American Liberty

When Congress authorized the first U.S. coinage in the Mint Act of April 2, 1792, it decreed that: “Upon one side of each of the said coins there shall be an impression emblematic of liberty, with an inscription of the word Liberty.” For more than 100 years thereafter, the obverse of almost every coin struck at the U.S. Mint featured an image of Lady Liberty. 

It was not until the 20th century that Liberty was no longer the dominant image on coins. Starting with the Lincoln Penny in 1909 and ending with the Eisenhower Dollar in 1971, Liberty was replaced with images of Presidents and other prominent Americans on all circulating coins. In theory, the portraits still represented the concept of “liberty” – but they no longer actually showed representations of the allegorical figure of Liberty. 
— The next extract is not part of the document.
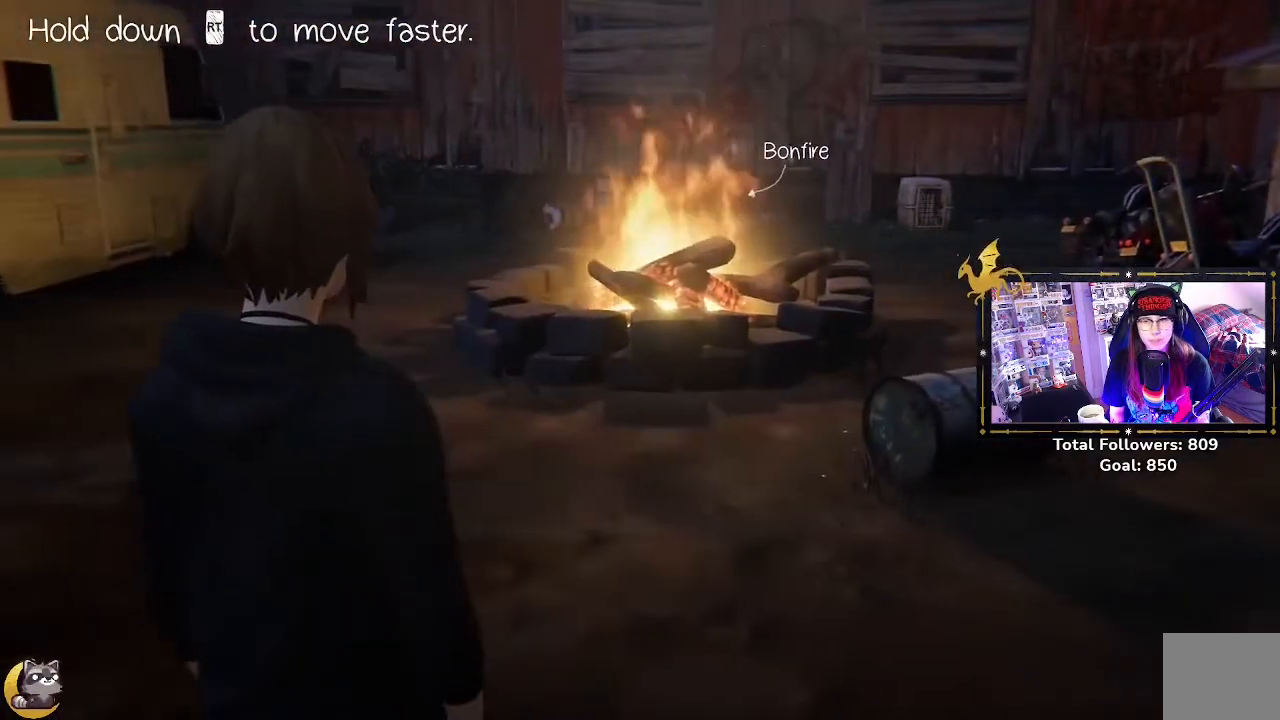
{"buttons": [], "left_stick": "center", "right_stick": "center", "events": []}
As a result, no U.S. coins currently in circulation portray Liberty. There are, however, several other U.S. coins that do feature the image of Liberty. The Silver Eagle, Gold Eagle, and Platinum Eagle bullion coins all feature Liberty on the obverse – with the first two using images that first appeared on circulating coins in the early 20th century. 

In an effort to bring back “Liberty,” the U.S. Mint in 2015 issued the exceptional American Liberty $100 gold coin. Struck with one ounce of 99.99% pure gold, it depicted Liberty carrying both the torch of freedom and the American flag, while the reverse was an American eagle rising in flight. 

American Liberty 2016 Silver Medal

When the U.S. Mint issued the American Liberty gold coin in 2015, it also planned to issue the same design in silver. That plan, however, never materialized. 

Now, in 2016, the U.S. Mint is finally releasing the American Liberty Silver Medal. It is being issued on Tuesday, August 23. Struck with an identical design as the 2015 gold coin, it is made with the same silver planchets as the American Eagle Silver Dollar. Each medal, therefore, contains one ounce of 99.9% pure silver and is a large 40.6 mm in diameter. 

The design symbolizes America’s numismatic heritage. It evokes memories of classic coins such as the Walking Liberty Half Dollar and Standing Liberty Quarter, as well as the $10 and $20 gold coins produced by Augustus Saint-Gaudens in the early 1900’s. 

Unlike the 2015 gold coin, though, the 2016 silver medal does not bear a denomination. It is a strictly limited edition of only 12,500, and all medals are struck at the West Point mint with the “W” mint mark on the reverse. It is destined to be popular with collectors, but the extremely limited mintage almost assures a quick sell-out.